- PROBLEM TO WORK ON: For the records below, print the lines from the line with "index dip: (299, 267)" through the line with "index tip: (310, 331)" exactly as written; include both end lines and exclude the rest.

- MATERIAL FOR THIS TASK:
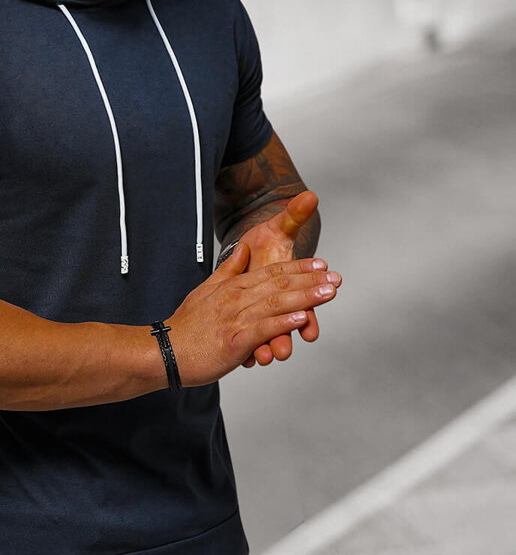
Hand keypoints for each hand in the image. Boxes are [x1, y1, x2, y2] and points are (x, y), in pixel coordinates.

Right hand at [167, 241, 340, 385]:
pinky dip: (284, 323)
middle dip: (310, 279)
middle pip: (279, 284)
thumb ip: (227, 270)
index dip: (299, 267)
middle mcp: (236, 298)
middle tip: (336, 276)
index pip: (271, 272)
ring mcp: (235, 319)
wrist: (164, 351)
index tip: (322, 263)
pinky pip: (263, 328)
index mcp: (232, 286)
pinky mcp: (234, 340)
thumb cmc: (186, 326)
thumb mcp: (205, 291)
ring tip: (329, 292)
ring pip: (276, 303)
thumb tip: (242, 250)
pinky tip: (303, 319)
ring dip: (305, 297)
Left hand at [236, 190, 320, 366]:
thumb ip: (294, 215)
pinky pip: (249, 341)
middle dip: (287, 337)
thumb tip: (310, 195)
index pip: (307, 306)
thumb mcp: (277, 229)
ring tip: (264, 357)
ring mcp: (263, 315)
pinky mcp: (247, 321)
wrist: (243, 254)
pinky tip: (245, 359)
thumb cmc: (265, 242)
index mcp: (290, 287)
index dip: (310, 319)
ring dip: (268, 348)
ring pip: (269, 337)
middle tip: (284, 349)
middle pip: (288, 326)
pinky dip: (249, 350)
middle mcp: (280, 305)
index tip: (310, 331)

* * *

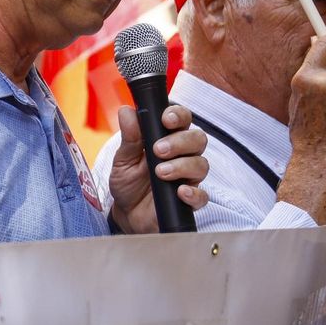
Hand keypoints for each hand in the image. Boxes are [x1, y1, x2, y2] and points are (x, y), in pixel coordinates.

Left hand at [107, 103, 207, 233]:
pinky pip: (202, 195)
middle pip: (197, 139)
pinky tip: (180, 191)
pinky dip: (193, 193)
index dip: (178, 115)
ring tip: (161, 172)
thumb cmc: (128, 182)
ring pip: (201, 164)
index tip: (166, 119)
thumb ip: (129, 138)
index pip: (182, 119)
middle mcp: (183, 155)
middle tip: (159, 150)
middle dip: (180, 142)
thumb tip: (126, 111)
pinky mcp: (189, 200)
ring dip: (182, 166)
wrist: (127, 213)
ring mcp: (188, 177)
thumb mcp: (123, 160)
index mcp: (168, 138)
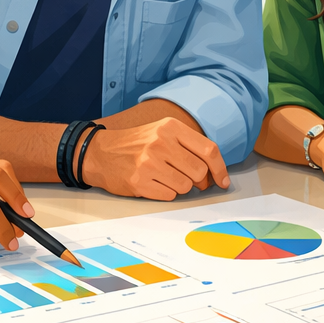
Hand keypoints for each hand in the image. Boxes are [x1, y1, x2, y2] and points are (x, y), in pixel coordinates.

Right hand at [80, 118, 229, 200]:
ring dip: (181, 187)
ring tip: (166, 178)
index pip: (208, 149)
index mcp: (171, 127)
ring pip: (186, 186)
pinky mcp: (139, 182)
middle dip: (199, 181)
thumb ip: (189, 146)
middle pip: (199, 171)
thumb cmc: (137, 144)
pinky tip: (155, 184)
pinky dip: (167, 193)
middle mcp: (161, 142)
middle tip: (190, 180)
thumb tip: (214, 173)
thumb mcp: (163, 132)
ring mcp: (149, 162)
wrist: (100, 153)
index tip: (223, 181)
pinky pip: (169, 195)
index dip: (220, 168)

--

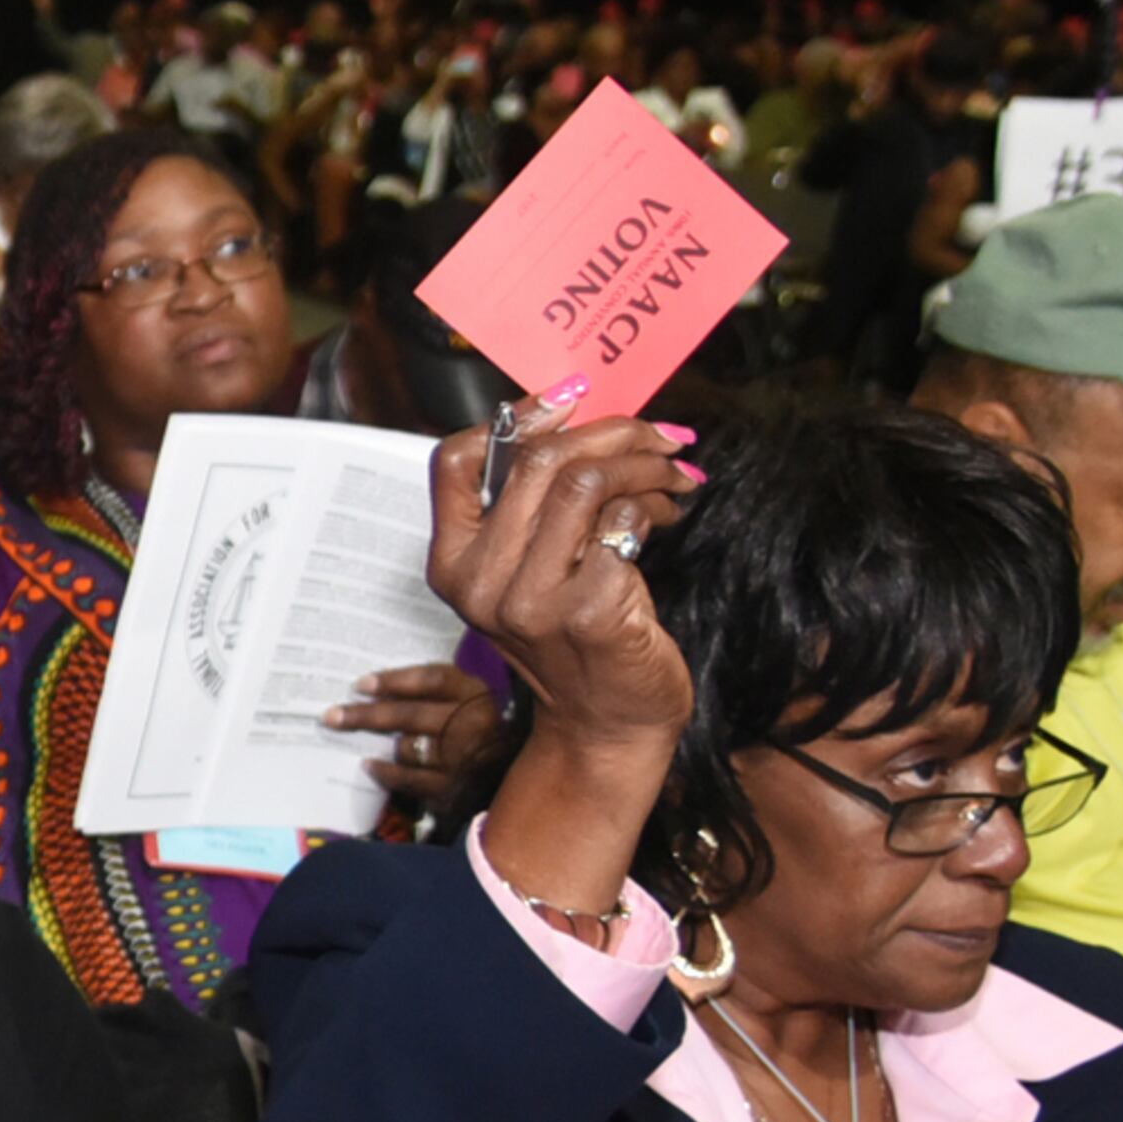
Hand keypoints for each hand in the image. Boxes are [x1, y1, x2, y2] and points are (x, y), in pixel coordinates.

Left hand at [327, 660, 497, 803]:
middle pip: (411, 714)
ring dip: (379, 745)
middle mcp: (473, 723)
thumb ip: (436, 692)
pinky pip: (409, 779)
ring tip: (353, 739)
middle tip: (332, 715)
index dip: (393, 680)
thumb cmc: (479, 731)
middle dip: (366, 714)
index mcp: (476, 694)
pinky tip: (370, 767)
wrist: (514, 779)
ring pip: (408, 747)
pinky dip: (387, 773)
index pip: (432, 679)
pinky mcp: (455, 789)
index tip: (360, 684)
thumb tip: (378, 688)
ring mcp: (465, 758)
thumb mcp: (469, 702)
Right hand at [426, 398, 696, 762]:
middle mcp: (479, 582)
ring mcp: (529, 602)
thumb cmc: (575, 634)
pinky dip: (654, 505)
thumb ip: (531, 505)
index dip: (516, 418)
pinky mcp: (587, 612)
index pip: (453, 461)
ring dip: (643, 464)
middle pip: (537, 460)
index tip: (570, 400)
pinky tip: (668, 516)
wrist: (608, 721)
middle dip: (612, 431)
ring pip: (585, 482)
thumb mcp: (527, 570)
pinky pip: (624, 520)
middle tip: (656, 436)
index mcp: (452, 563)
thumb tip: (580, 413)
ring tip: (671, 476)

- RESULT:
index dip: (299, 267)
middle mcp: (236, 298)
middle tip: (336, 276)
index pip: (271, 272)
ring mcp: (235, 319)
wrist: (164, 351)
index tip: (322, 263)
pinky pip: (263, 328)
index mcp: (232, 286)
pinky mcp: (234, 340)
thumb cmc: (186, 326)
thumb mcp: (205, 291)
ring tip: (329, 292)
ring pip: (276, 303)
thumb tip: (242, 250)
pinky tip: (303, 319)
ring dip: (305, 297)
Left hand at [236, 190, 320, 366]:
thumb ip: (294, 215)
pinky pip: (249, 341)
middle dip: (287, 337)
thumb tip: (310, 195)
index pip: (307, 306)
thumb mcp: (277, 229)
ring tip: (264, 357)
ring mcp: (263, 315)
pinky mcp: (247, 321)
wrist: (243, 254)
pinky tip: (245, 359)
thumb cmc: (265, 242)
index mcp: (290, 287)
index dip: (310, 319)
ring dip: (268, 348)
ring pip: (269, 337)
middle tip: (284, 349)
middle pip: (288, 326)
pinky dip: (249, 350)
middle mcp: (280, 305)
index tip: (310, 331)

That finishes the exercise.